L’accusation repose sur un levier de chantage inédit dans les relations bilatérales. Blinken affirme qu’Israël a menacé l’administration Obama d’une action unilatérale : « Nous bombarderons l’Iran, que vous le vouliez ou non. » La menace visait à forcer la main de la Maison-Blanche. L’ancien chef de la diplomatie américaine soutient qu’Obama a refusé de céder.

Obama a résisté, Trump a cédé : les deux visages de la pression israélienne.

La situation a changé avec l’arrivée de Donald Trump au pouvoir. Selon Blinken, la même stratégie de coercition a produit un résultat inverse. L’ancien secrétaire d’État suggère que Trump a reculé face à cette tactique pour une raison précise : les dossiers Epstein.

La référence à Jeffrey Epstein, financier et criminel sexuel condamné, introduit une dimension de vulnérabilité politique. Blinken a déclaré : « Trump a cédé à la même tactique. Parce que les dossiers Epstein sont en leur possession. » Cette déclaration sous-entend que des informations compromettantes détenues par des acteurs israéliens auraient influencé une décision de sécurité nationale majeure.

Les mécanismes de l’influence : entre chantage et stratégie existentielle.

La politique iranienne constitue le cœur du conflit stratégique. Israël considère le programme nucléaire de Téhéran comme une menace existentielle. Chaque administration américaine tente de trouver un équilibre entre la diplomatie (comme l’accord nucléaire de 2015) et l’option militaire.

La méthode décrite par Blinken illustre une forme d’ingérence dans le processus décisionnel américain. Il ne s’agit pas d’un simple lobbying, mais d’une tentative de déclencher une guerre par procuration. L’accusation selon laquelle des documents sensibles, liés à Epstein, auraient servi de monnaie d’échange modifie la compréhension des relations entre Washington et Tel-Aviv.

L’ombre d’Epstein : un levier de pouvoir dans la realpolitik.

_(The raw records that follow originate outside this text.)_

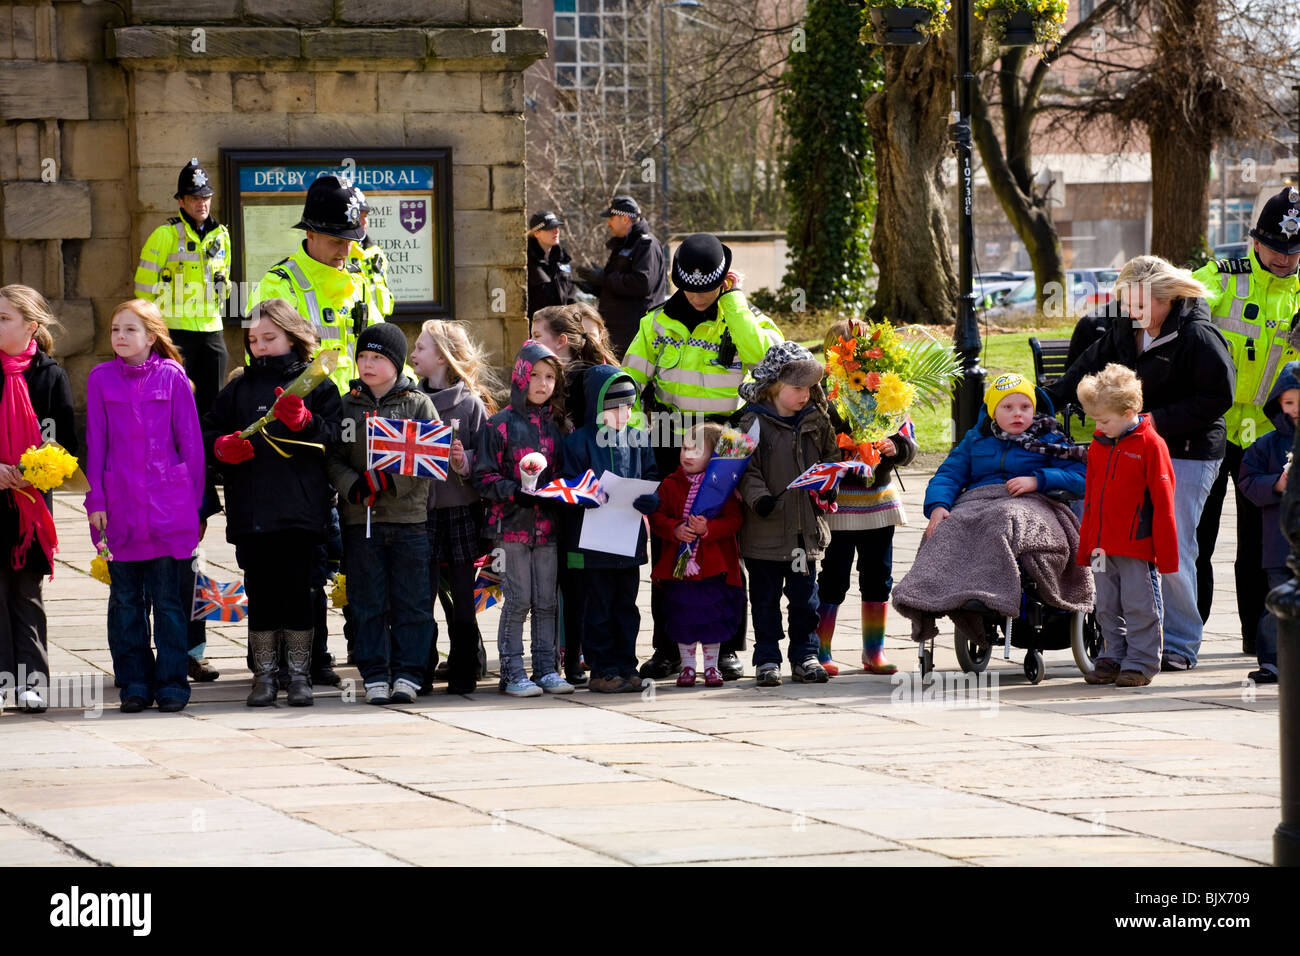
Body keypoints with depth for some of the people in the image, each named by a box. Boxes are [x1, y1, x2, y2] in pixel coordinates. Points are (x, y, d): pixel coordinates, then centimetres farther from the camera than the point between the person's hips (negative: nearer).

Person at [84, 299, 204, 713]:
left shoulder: (172, 377, 1)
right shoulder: (101, 379, 5)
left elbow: (190, 441, 4)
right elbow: (95, 443, 6)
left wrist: (194, 502, 2)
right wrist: (96, 500, 0)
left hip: (168, 504, -2)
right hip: (120, 506, 2)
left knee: (169, 599, 1)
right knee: (125, 600, 5)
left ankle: (171, 682, 7)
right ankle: (134, 683, 13)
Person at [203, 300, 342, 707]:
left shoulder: (316, 386, 5)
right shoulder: (239, 388, 14)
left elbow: (332, 439, -5)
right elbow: (208, 432, 14)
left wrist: (301, 420, -22)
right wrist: (222, 447, -8)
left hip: (301, 510, -3)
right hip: (250, 511, 3)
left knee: (297, 590, -1)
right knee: (260, 593, 4)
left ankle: (299, 673, 8)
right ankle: (264, 674, 10)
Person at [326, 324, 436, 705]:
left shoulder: (418, 404, 4)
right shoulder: (346, 406, 10)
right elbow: (333, 459, 6)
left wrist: (386, 480, -16)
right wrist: (354, 487, -14)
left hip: (410, 516, -2)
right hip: (361, 517, 2)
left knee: (412, 601, -1)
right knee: (368, 602, 3)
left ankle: (408, 673, 4)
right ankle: (375, 675, 7)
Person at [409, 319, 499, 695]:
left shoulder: (471, 403, 0)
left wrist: (465, 463, -21)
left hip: (460, 512, -3)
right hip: (419, 509, 3)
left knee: (462, 599, 3)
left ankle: (463, 672, 11)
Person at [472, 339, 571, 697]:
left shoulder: (554, 425, 12)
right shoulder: (500, 424, -3)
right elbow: (484, 477, -5)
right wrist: (515, 492, -19)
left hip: (547, 524, 5)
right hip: (513, 523, -5)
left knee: (547, 601, 7)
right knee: (518, 601, -4)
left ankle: (546, 669, 13)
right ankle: (512, 673, 2)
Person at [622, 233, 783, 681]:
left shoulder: (743, 319, -3)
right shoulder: (659, 323, 4)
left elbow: (762, 352, -26)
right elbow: (629, 379, 9)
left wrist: (732, 300, -19)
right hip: (670, 449, 2)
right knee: (667, 550, 4)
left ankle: (727, 648, 10)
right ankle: (667, 648, 11)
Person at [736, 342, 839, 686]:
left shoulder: (816, 420, 8)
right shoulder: (753, 422, -6)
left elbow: (830, 457, 17)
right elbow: (746, 468, -9)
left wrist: (828, 488, 0)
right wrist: (758, 496, -24)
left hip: (808, 526, 4)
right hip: (766, 528, -4)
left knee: (805, 596, 8)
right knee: (766, 597, 4)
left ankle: (805, 656, 17)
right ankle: (767, 660, 11)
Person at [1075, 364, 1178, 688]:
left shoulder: (1150, 444, -9)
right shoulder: (1098, 445, 11)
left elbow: (1163, 501, -9)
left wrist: (1166, 551, -11)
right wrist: (1085, 545, 15)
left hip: (1138, 546, -7)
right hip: (1103, 545, 7)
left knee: (1139, 606, -2)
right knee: (1108, 607, 12)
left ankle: (1140, 662, 6)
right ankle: (1113, 658, 22)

Les dossiers Epstein évoqués par Blinken renvoient à un réseau d’influence tentaculaire. L’enquête sur Jeffrey Epstein a révélé des liens entre élites politiques, financières et services de renseignement. Si les affirmations de Blinken sont exactes, la possession de ces documents par un État étranger constituerait une faille de sécurité sans précédent.

L’ancien secrétaire d’État ne précise pas la nature exacte des documents ni leur localisation actuelle. Il suggère toutefois que leur existence a altéré le jugement d’un président des États-Unis. Cette hypothèse transforme un conflit géopolitique classique en affaire d’État impliquant chantage et corruption de l’exécutif.

Une question persiste : jusqu’où un allié peut-il influencer la guerre ?

Les propos de Blinken ne sont pas une simple anecdote de memoir. Ils décrivent un système où l’agenda de sécurité nationale américain a pu être modifié par la possession de dossiers compromettants. Alors que le Moyen-Orient reste en ébullition, cette affaire impose une transparence accrue sur les négociations de sécurité les plus sensibles.